A male patient in his 30s experienced two syncopal episodes associated with tunneled vision in 2017 and 2019 that had an unclear etiology. He was in otherwise excellent health, performing vigorous cardiovascular exercises three times per week.
Although the patient was vaccinated and boosted, he experienced mild symptoms from a COVID-19 infection in February 2022.
Presentation and examination
In early March 2022, he was evaluated in an outside hospital’s emergency department (ED) for acute onset of non-fluent aphasia and dysarthria. He had challenges with communication, e.g., finding the right words, difficulty constructing sentences and, eventually, slurring his words.
His head CT scan and EKG were unremarkable. He was discharged from the ED and advised to take aspirin and schedule a follow-up appointment with a neurologist.
Within a week of the onset of symptoms, the patient noted an improvement in his communication, but still had difficulty with speech. He was also unable to schedule an appointment with a vascular neurologist and was concerned that a full stroke workup had not been completed to evaluate his symptoms. As a result, he made an appointment at Rush.
The results from the magnetic resonance imaging of the brain indicated the patient had a small subacute infarct in the left thalamus. Magnetic resonance angiography showed that the vessels were open and that no atherosclerosis was present. Echocardiographic studies exhibited a patent foramen ovale (PFO) with a right-to-left shunt, along with moderate aortic regurgitation and a bicuspid aortic valve.
Treatment
It was thought that the etiology of the ischemic stroke is paradoxical embolism from the right to left cardiac shunt, with possible hypercoagulability in the setting of recent COVID-19 infection.
The PFO was closed by Dr.

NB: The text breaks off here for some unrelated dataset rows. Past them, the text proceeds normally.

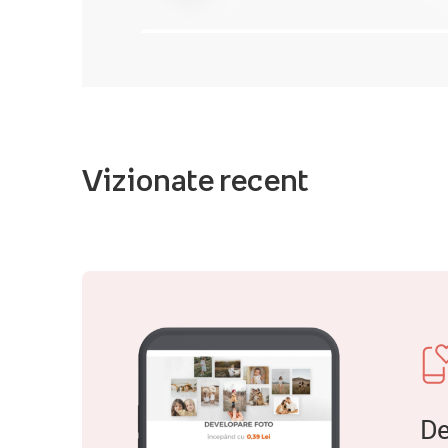
Vizionate recent
De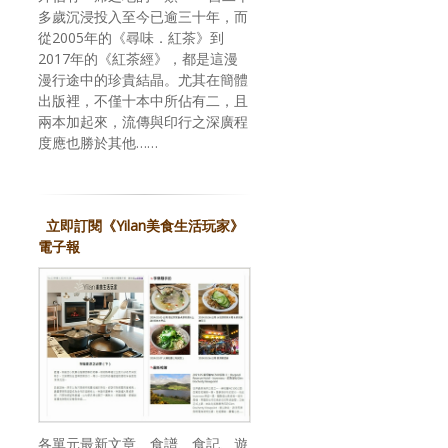
多歲沉浸投入至今已逾三十年，而
從2005年的《尋味．紅茶》到
2017年的《紅茶經》，都是這漫
漫行途中的珍貴結晶。尤其在簡體
出版裡，不僅十本中所佔有二，且
兩本加起來，流傳與印行之深廣程
度應也勝於其他……
立即訂閱《Yilan美食生活玩家》
電子報
各單元最新文章、食譜、食記、遊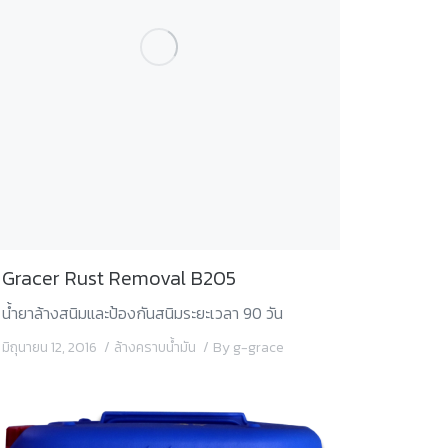
Gracer Rust Removal B205
น้ำยาล้างสนิมและป้องกันสนิมระยะเวลา 90 วัน
มิถุนายน 12, 2016
ล้างคราบน้ำมัน
By
g-grace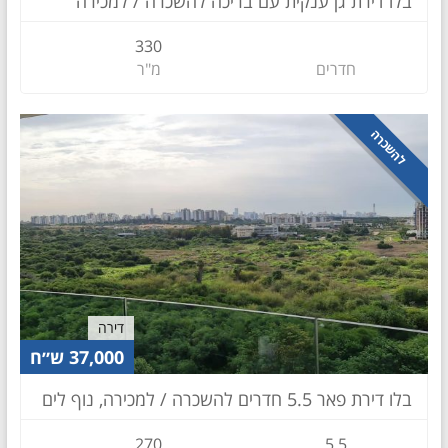
בלו דירת גן ענקית עם בריכה להשכרה / למכירה
330
חדרים
מ"ר
להשכרה
דירה
37,000 ש״ח
בלו דירת פאר 5.5 חדרים להשכרה / למכירה, נוף לים
270
5.5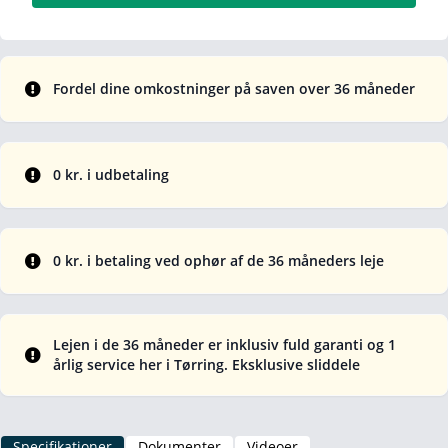
Fordel dine omkostninger på saven over 36 måneder
0 kr. i udbetaling
0 kr. i betaling ved ophør af de 36 måneders leje
Lejen i de 36 måneder er inklusiv fuld garanti og 1
årlig service her i Tørring. Eksklusive sliddele
Specifikationer
Dokumenter
Videoer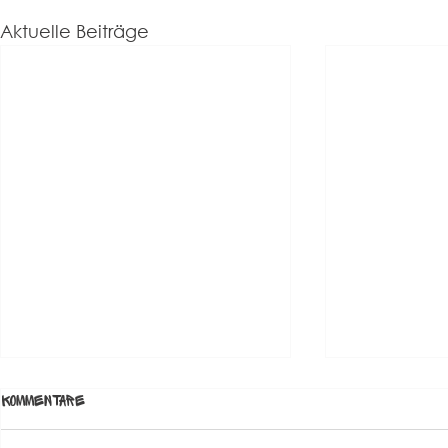
Aktuelle Beiträge
Kommentare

Kavinsky with the NobleStitch EL device in June 2022.
Outcome
After the successful PFO closure, the patient was able to resume all of his normal physical activities. He continued on aspirin for secondary stroke prevention.
He was also seen in Rush’s Stroke Prevention Clinic to educate him about additional ways to increase secondary stroke prevention, such as dietary modification.
Analysis
Although the outside hospital had concerns about a stroke during the initial evaluation, a comprehensive evaluation was not performed to pinpoint the cause of the patient’s symptoms, mainly because he was young and healthy. It is important to recognize that stroke can occur at
any age and practitioners evaluating symptoms such as those of this patient must remain vigilant to determine the root cause of the problem. In addition, while it is still early, COVID-19 has also been associated with an increased risk of stroke, especially among the young.
While a bicuspid aortic valve is rarely associated with cerebral embolism in the absence of endocarditis, it is not unusual for microthrombus formation and valvular thickening with incompetence to eventuate in embolization. The patient’s right-to-left cardiac shunt may also have led to a paradoxical embolism.
Rising rates of ischemic stroke in the young and middle-aged adults
While only about 10 to 15% of ischemic strokes occur in patients between the ages of 18 and 50, the incidence of stroke in this population is increasing. A 2010-16 study found that patients between 35 and 64 years of age had a three-fold increase in the number of deaths from stroke, compared to the over-65 population. Specifically, the incidence of stroke for U.S. adults between ages 20 and 44 increased from 17 per 100,000 U.S. adults in 1993 to 28 per 100,000 in 2015.
Adults have a great number of risk factors that can lead to stroke, including cardiovascular comorbidities (i.e., hypertension, diabetes and obesity) and lifestyle behaviors (i.e., substance abuse, physical inactivity and poor diet).
Different conditions can result in stroke in young adults, including PFO, arterial dissection, hematological conditions, inherited conditions, vasculitis, pregnancy and migraines, among others.
Over the past decade, we have seen a rise in the rate of stroke incidence in young adults — with multiple reasons that are mainly attributed to lifestyle changes, including an increase in diabetes, hypercholesterolemia and obesity, as well as the more frequent use of alcohol, illicit substances and cigarettes. Another reason for the rise in stroke incidence in young adults is increased awareness of the signs and symptoms of stroke and earlier identification of stroke cases by treating physicians.
Stroke and secondary stroke prevention
Lifestyle modifications, such as the cessation or reduction of tobacco and alcohol, increased physical activity and a healthy diet, are accessible ways for young patients to reduce their risk of developing strokes and decrease the chance of their reoccurrence if they have already experienced one.
Obesity, by causing several other comorbidities such as hypertension, diabetes and high cholesterol, is a major factor in stroke occurrence and therefore should be addressed.